(Collected data)
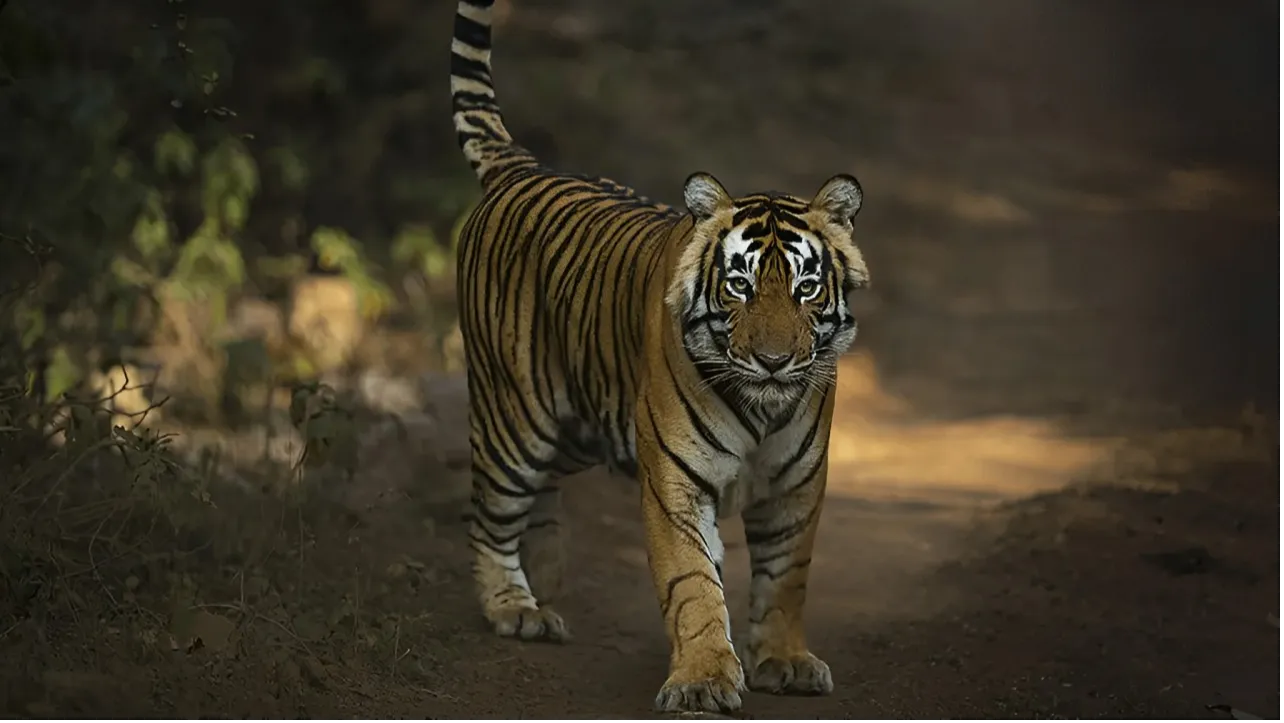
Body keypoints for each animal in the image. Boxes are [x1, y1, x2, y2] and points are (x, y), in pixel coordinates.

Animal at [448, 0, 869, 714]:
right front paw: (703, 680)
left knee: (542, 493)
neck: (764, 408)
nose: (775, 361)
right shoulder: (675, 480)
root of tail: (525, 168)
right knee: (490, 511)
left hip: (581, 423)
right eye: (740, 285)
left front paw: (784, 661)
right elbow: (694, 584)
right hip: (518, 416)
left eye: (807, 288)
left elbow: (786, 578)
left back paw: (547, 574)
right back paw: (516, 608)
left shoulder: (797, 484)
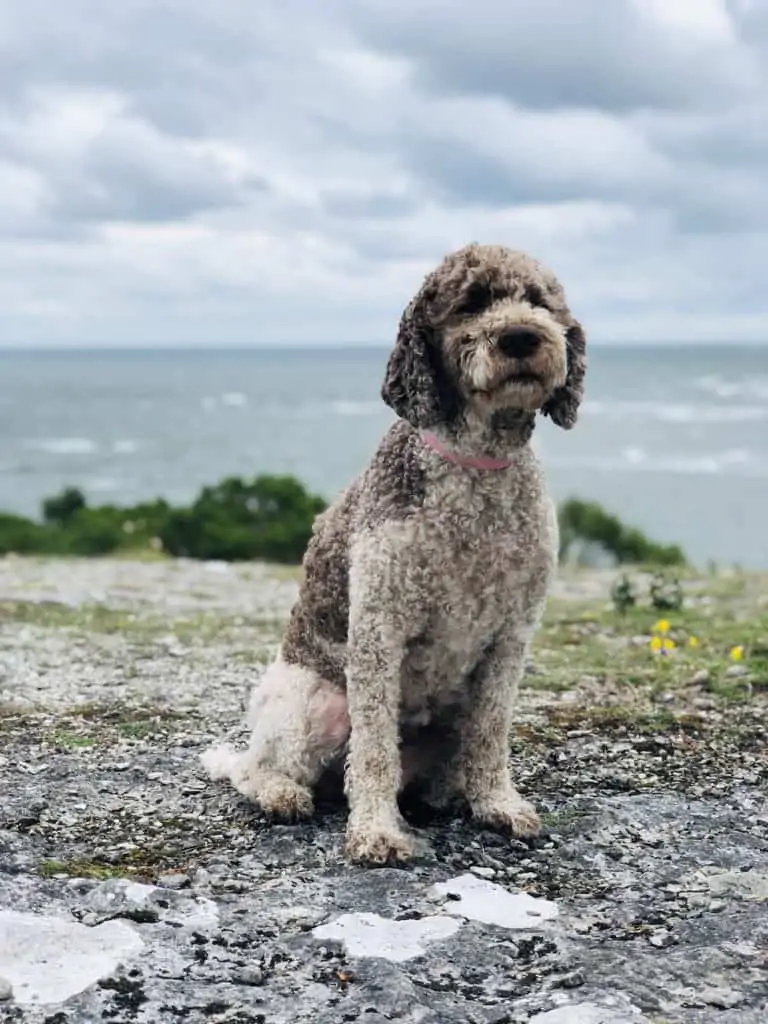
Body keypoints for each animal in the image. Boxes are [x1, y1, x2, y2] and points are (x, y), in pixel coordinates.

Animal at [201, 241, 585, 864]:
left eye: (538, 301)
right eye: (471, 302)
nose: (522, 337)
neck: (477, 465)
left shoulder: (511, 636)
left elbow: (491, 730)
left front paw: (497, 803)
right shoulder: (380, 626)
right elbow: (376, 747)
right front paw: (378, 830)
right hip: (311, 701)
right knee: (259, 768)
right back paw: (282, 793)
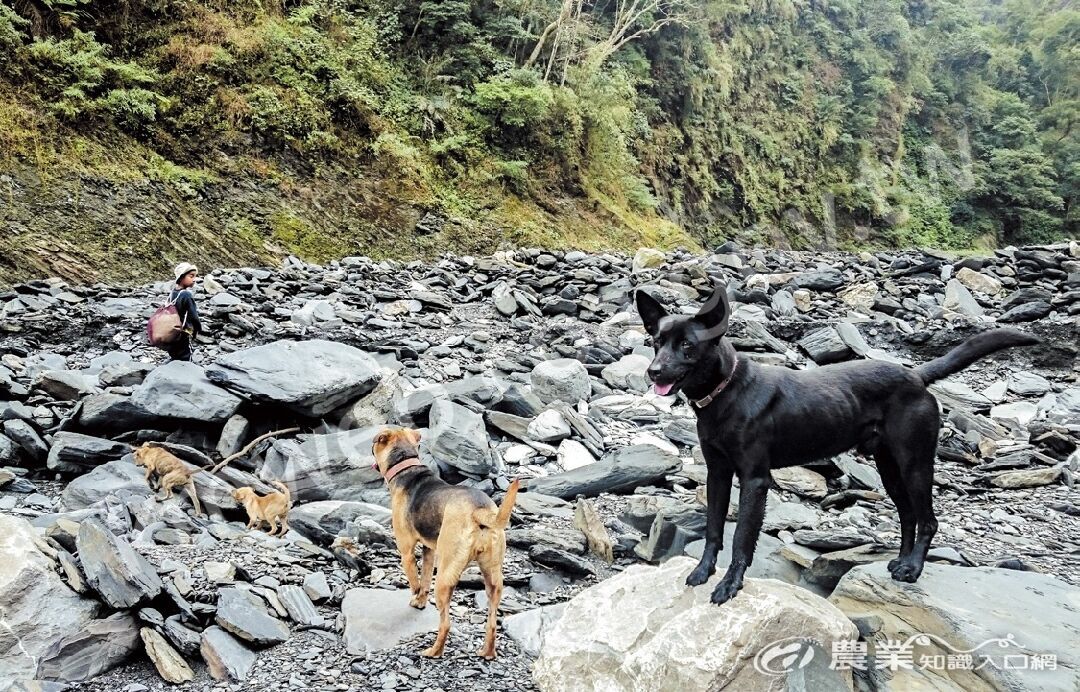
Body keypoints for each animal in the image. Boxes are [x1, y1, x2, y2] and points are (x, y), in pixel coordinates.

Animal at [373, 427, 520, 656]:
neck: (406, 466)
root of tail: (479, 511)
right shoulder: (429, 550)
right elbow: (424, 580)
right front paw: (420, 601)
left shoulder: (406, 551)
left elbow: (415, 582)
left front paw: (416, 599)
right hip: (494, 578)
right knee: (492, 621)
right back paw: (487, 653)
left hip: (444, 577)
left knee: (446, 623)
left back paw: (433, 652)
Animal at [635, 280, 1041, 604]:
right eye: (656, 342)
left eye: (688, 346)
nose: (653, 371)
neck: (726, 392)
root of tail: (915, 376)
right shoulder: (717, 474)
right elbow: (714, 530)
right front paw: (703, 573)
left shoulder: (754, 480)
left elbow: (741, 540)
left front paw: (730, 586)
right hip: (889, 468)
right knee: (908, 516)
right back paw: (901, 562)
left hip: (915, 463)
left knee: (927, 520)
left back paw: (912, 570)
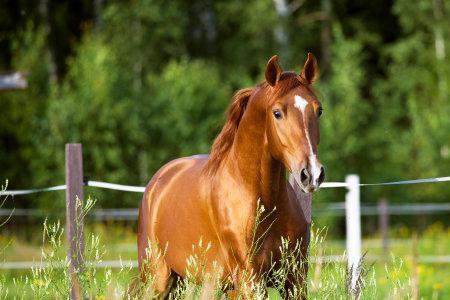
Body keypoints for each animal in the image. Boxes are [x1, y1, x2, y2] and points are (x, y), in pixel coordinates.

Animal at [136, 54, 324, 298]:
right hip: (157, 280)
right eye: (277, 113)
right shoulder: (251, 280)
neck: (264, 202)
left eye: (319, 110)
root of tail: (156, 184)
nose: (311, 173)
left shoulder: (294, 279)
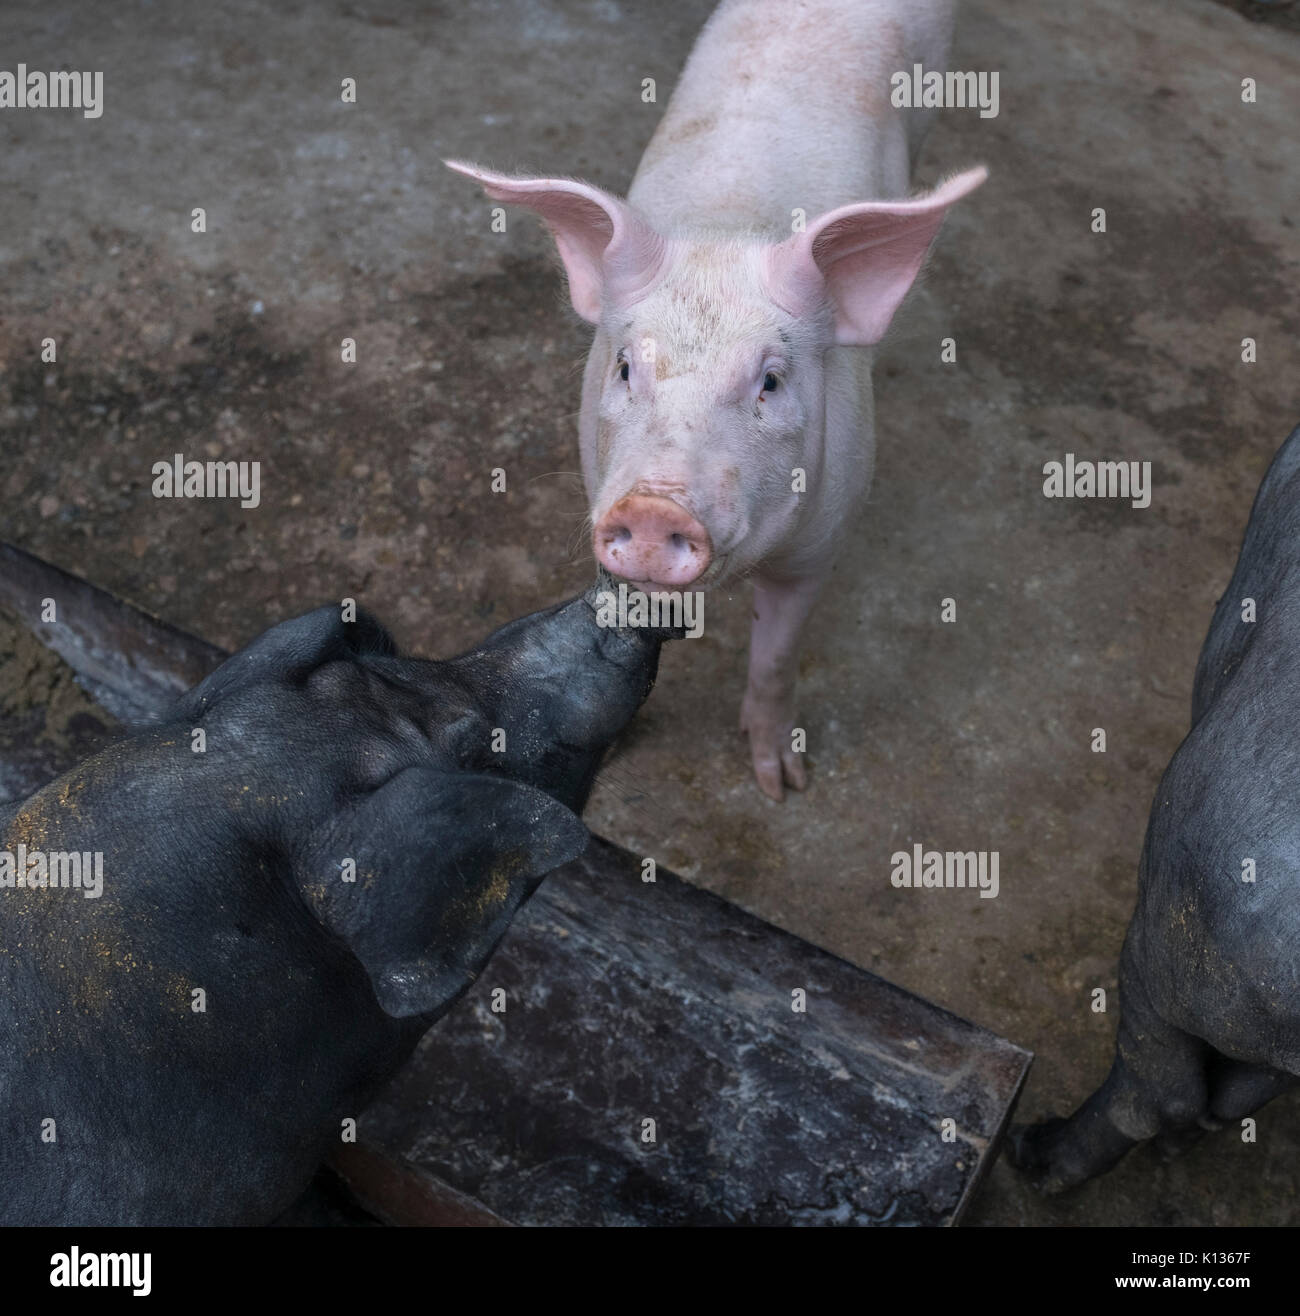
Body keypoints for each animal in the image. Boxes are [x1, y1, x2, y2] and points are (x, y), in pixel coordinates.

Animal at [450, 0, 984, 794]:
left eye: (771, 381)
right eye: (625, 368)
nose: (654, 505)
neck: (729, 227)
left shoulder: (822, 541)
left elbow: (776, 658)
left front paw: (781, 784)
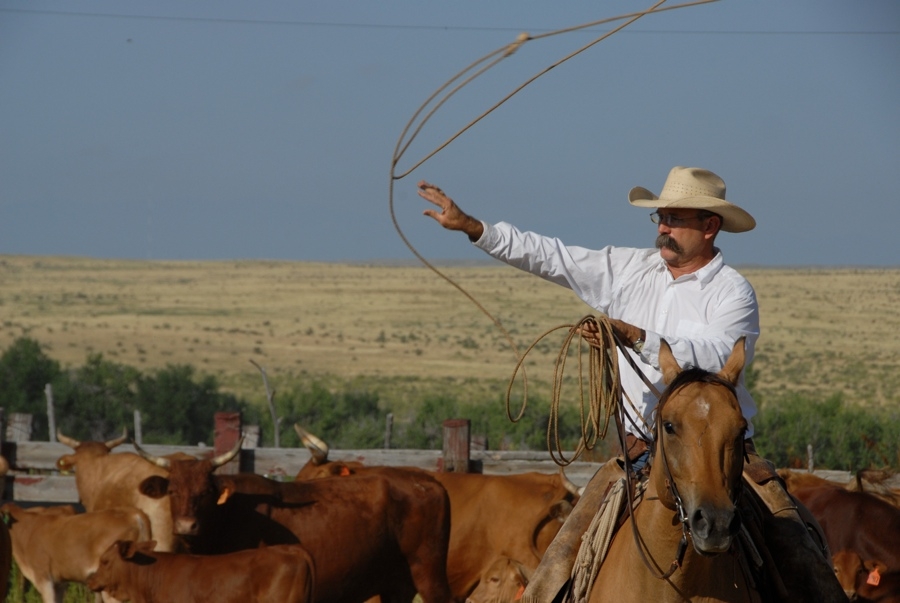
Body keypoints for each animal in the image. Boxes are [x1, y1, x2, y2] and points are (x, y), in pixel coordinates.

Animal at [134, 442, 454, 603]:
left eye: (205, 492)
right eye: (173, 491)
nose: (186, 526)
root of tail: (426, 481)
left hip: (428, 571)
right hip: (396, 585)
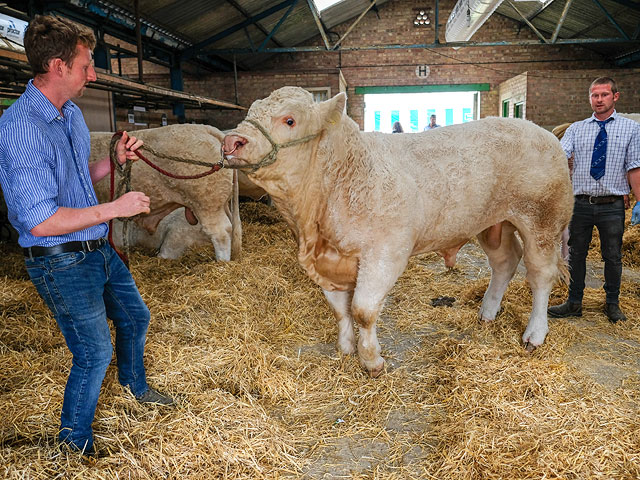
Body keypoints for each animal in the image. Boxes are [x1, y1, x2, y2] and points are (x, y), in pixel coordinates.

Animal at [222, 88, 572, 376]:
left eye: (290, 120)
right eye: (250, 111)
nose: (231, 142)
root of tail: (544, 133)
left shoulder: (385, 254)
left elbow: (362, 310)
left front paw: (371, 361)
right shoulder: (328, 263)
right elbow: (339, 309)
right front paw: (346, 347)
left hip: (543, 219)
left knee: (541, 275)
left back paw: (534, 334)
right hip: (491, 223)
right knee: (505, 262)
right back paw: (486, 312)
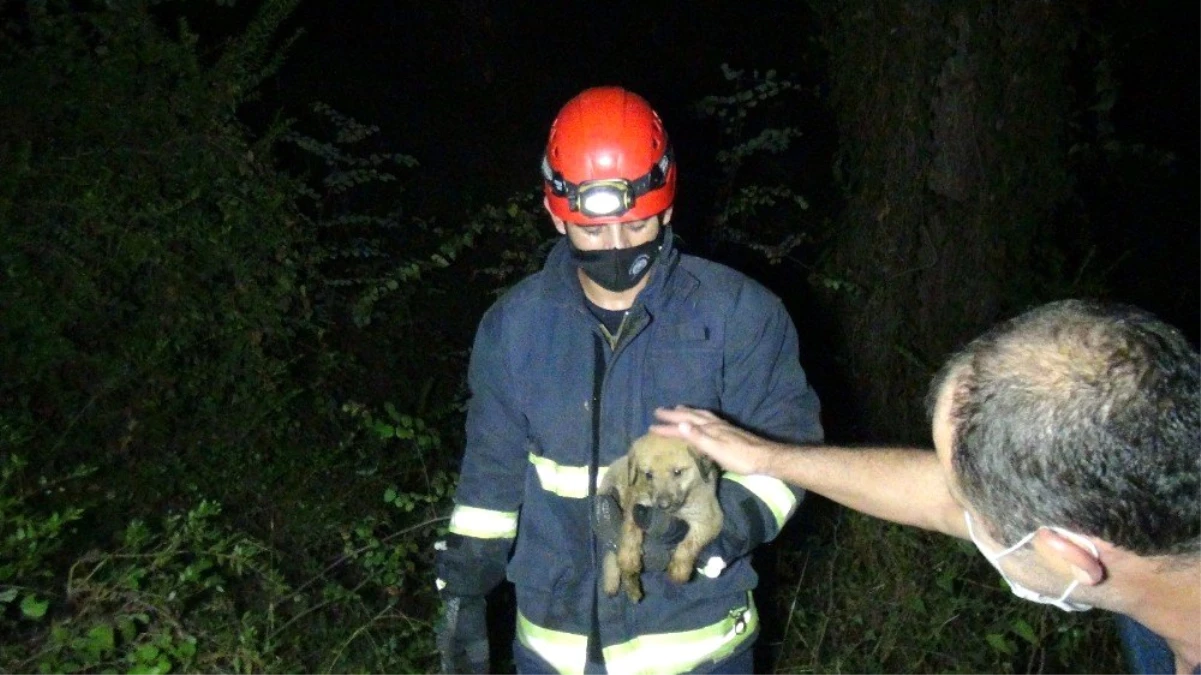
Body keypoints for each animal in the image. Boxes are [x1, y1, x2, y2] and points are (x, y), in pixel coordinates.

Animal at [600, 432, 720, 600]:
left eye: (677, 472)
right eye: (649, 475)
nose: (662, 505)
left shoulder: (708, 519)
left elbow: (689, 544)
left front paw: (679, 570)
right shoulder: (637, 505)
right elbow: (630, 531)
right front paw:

**Exercise prompt:** From the first line to the last, write out the data exactly, omitting any pictures.

**Result of this task:**
Body keypoints for each animal in the image. Boxes are [x1, y1, x2, y2] and points are (x, y), in pixel coordinates.

Animal at [448, 0, 869, 714]:
right front paw: (703, 680)
left knee: (542, 493)
neck: (764, 408)
nose: (775, 361)
right shoulder: (675, 480)
root of tail: (525, 168)
right knee: (490, 511)
left hip: (581, 423)
right eye: (740, 285)
left front paw: (784, 661)
right elbow: (694, 584)
right hip: (518, 416)
left eye: (807, 288)
left elbow: (786, 578)
left back paw: (547, 574)
right back paw: (516, 608)
left shoulder: (797, 484)
Body keypoints for each animal in the image. Boxes are [x1, y1, x2, y2] and points are (x, y), in pixel coordinates.

Animal at [201, 241, 585, 864]:
left eye: (538, 301)
right eye: (471, 302)
nose: (522, 337)
neck: (477, 465)
left shoulder: (511, 636)
left elbow: (491, 730)
left front paw: (497, 803)
right shoulder: (380, 626)
right elbow: (376, 747)
right front paw: (378, 830)
right hip: (311, 701)
right knee: (259, 768)
right back paw: (282, 793)
Body keypoints for each animal in the image. Boxes are [x1, y1, x2, y2] and points are (x, y), in pixel coordinates.

Animal at [373, 427, 520, 656]:
neck: (406, 466)
root of tail: (479, 511)
right shoulder: (429, 550)
right elbow: (424, 580)
right front paw: (420, 601)
left shoulder: (406, 551)
left elbow: (415, 582)
left front paw: (416, 599)
right hip: (494, 578)
right knee: (492, 621)
right back paw: (487, 653)
left hip: (444, 577)
left knee: (446, 623)
left back paw: (433, 652)
Animal at [635, 280, 1041, 604]:
right eye: (656, 342)
left eye: (688, 346)
nose: (653, 371)
neck: (726, 392)
root of tail: (915, 376)
right shoulder: (717, 474)
right elbow: (714, 530)
right front paw: (703, 573)
left shoulder: (754, 480)
left elbow: (741, 540)
left front paw: (730, 586)
right hip: (889, 468)
right knee: (908, 516)
right back paw: (901, 562)
left hip: (915, 463)
left knee: (927, 520)
left back paw: (912, 570)
Body keypoints for each animal in the image. Boxes are [x1, y1, x2, y2] and points are (x, y), in pixel coordinates.

Animal at [136, 54, 324, 298]:
right hip: (157, 280)
right eye: (277, 113)
right shoulder: (251, 280)
neck: (264, 202)
left eye: (319, 110)
root of tail: (156, 184)
nose: (311, 173)
left shoulder: (294, 279)
Body keypoints for each animal in the image. Boxes are [x1, y1, x2, y2] and points are (x, y), in pixel coordinates.

Animal at [450, 0, 984, 794]:
left eye: (771, 381)
right eye: (625, 368)
nose: (654, 505)
neck: (729, 227)
left shoulder: (822, 541)
left elbow: (776, 658)
left front paw: (781, 784)
Body keypoints for each animal in the image. Boxes are [x1, y1, x2, y2] and points are (x, y), in pixel coordinates.

Animal at [134, 442, 454, 603]:
left eye: (205, 492)
right eye: (173, 491)
nose: (186, 526)
root of tail: (426, 481)
left hip: (428, 571)
right hip: (396, 585)
Body keypoints for each animal in the image. Boxes are [x1, y1, x2, y2] and points are (x, y), in pixel coordinates.

Animal at [222, 88, 572, 376]:
left eye: (290, 120)
right eye: (250, 111)
nose: (231, 142)
root of tail: (544, 133)
left shoulder: (385, 254)
left elbow: (362, 310)
left front paw: (371, 361)
right shoulder: (328, 263)
right elbow: (339, 309)
right front paw: (346, 347)
left hip: (543, 219)
left knee: (541, 275)
left back paw: (534, 334)
right hip: (491, 223)
right knee: (505, 262)
right back paw: (486, 312)
Body keypoints for each animal in the image. Boxes are [x1, y1, x2, y2] and points are (x, y), in pixel coordinates.

Animal at [600, 432, 720, 600]:
left eye: (677, 472)
right eye: (649, 475)
nose: (662, 505)
left shoulder: (708, 519)
left elbow: (689, 544)
left front paw: (679, 570)
right shoulder: (637, 505)
right elbow: (630, 531)
right front paw:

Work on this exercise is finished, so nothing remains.